A Dallas area native who allegedly used a crutch to assault police officers while storming the U.S. Capitol last month is set to appear in court on Friday, the FBI says.
Luke Coffee, 41, surrendered to authorities in Dallas on Thursday.
Coffee, a professional actor, is at least the ninth person in North Texas to be arrested in the Jan. 6 riot following a rally by former President Donald Trump. It happened as Congress was certifying the presidential election results.
U.S. Capitol Riot
According to a criminal complaint, Coffee wore a brown hat, camouflage clothing, and a blue bandana, and he allegedly wielded a crutch as he attempted to push his way into the U.S. Capitol on Jan. 6.
Photos of Coffee recorded on an officer's body-worn camera and security surveillance cameras were included in the criminal complaint as evidence in the case.
According to the criminal complaint, while storming the U.S. Capitol on Jan. 6, Coffee climbed up the steps to the Lower Terrace entryway and turned toward the crowd to make several statements.
The complaint alleges that after proceeding into the entryway, Coffee was involved in an altercation with Washington D.C. Metropolitan Police Department and U.S. Capitol Police Officers.
Footage from officers' body-worn cameras shows Coffee making physical contact with officers, the complaint alleges.
According to the complaint, Coffee retrieved a crutch from the top of the stairs, which he held over his head as he faced the crowd.
Coffee then used the crutch to push through the line of MPD and USCP officers at the Capitol Building.
According to the complaint, Coffee charged at the officers while "holding the crutch in a more aggressive manner."
The complaint alleges that, based on footage from officers' body-worn cameras, Coffee, "intended to further use the crutch as blunt object weapon by positioning the crutch directly toward the officer’s upper chest/head area."
A witness, who informed investigators that they met Coffee in the summer of 2020, told investigators that they recognized Coffee in videos of the riot at the Capitol Building that was posted on social media and YouTube. The witness told investigators that they had previously seen Coffee in a social media video discussing several conspiracy theories, the complaint alleges.

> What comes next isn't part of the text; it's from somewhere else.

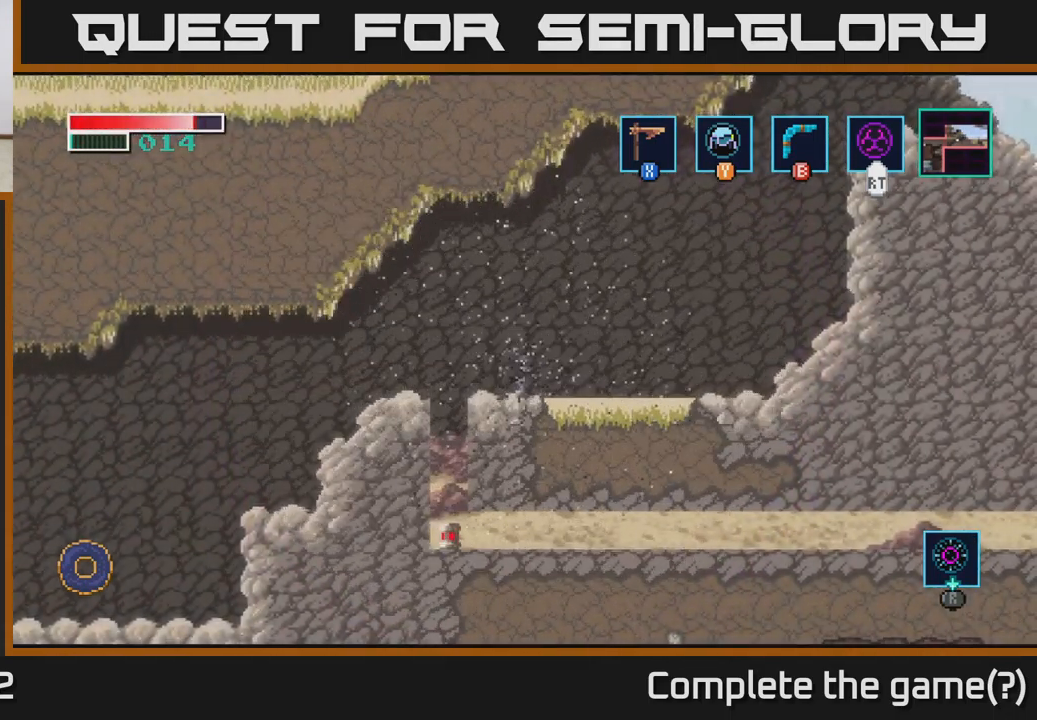
{"buttons": [], "left_stick": "left", "right_stick": "center", "events": [[150, "left_stick", "left"]]}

According to the criminal complaint, FBI agents conducted an interview with Coffee on Jan. 13, during which Coffee admitted being present at the U.S. Capitol on Jan. 6 and informed agents that he had been wearing a brown hat and held a crutch over his head while at the Capitol.

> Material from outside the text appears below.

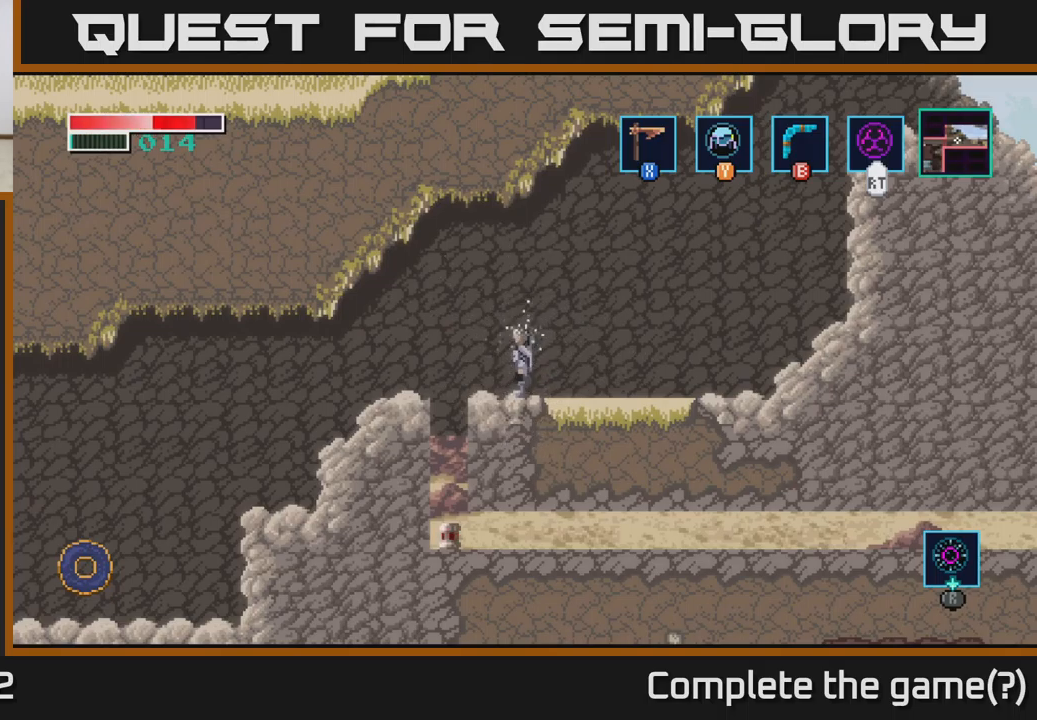
{"buttons": [], "left_stick": "center", "right_stick": "center", "events": [[67, "left_stick", "center"], [150, "left_stick", "left"], [467, "left_stick", "center"]]}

Coffee told agents that he, "did not engage in any type of physical confrontations with the police while at the Capitol Building," according to the complaint.

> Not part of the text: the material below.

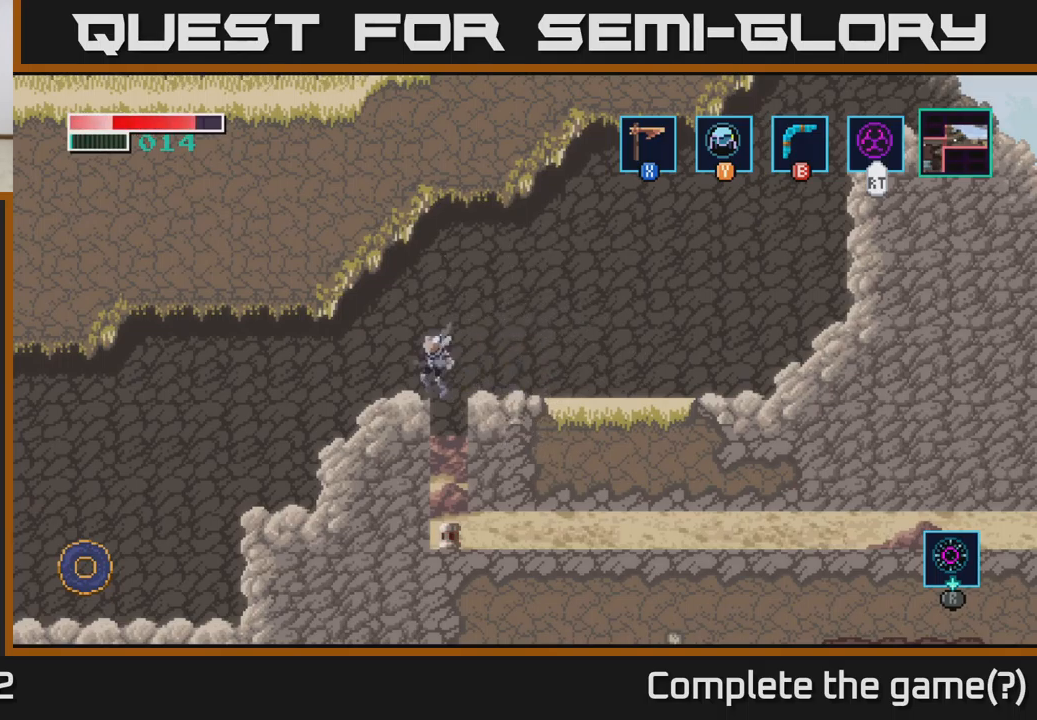
{"buttons": [], "left_stick": "right", "right_stick": "center", "events": [[467, "left_stick", "right"]]}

According to the complaint, Coffee told agents that he departed Dallas in a truck on Jan. 4 and arrived in Washington D.C. on the night of Jan. 5. He stated that he "could not recall where he resided while in Washington D.C.," the complaint alleges.
Coffee informed the agents that he returned to Dallas on or about Jan. 7.
The complaint states that FBI Washington Field Office published multiple "Seeking Information" posters with photographs of individuals who participated in the riot at the Capitol Building.
After publishing one of these posters on Jan. 16, the FBI received several tips identifying one of the individuals pictured as Luke Coffee, the complaint alleges.
According to the criminal complaint, the FBI identified Luke Coffee using pictures and videos posted to social media, Coffee's driver's license, and pictures and videos recorded on officer's body-worn cameras and security surveillance cameras at the U.S. Capitol on Jan. 6.
Coffee is expected to face charges of assault of a federal law enforcement officer with a dangerous weapon, interference with law enforcement officer during civil disorder, obstruction of an official proceeding, unlawful entry on restricted grounds and disorderly conduct on capitol grounds.
As of Feb. 26, according to the George Washington University Program on Extremism, federal charges have been filed against more than 254 people associated with the riot, including North Texans Garret Miller, of Richardson; Larry Rendall Brock, of Grapevine; Nolan Cooke, of Savoy; Jennifer Leigh Ryan, of Frisco; Guy Wesley Reffitt, of Wylie; Troy Anthony Smocks, of Dallas; Nicholas DeCarlo, of Burleson; Daniel Goodwyn of Corinth; Jason Hyland, of McKinney, Katherine Schwab, and now Luke Coffee.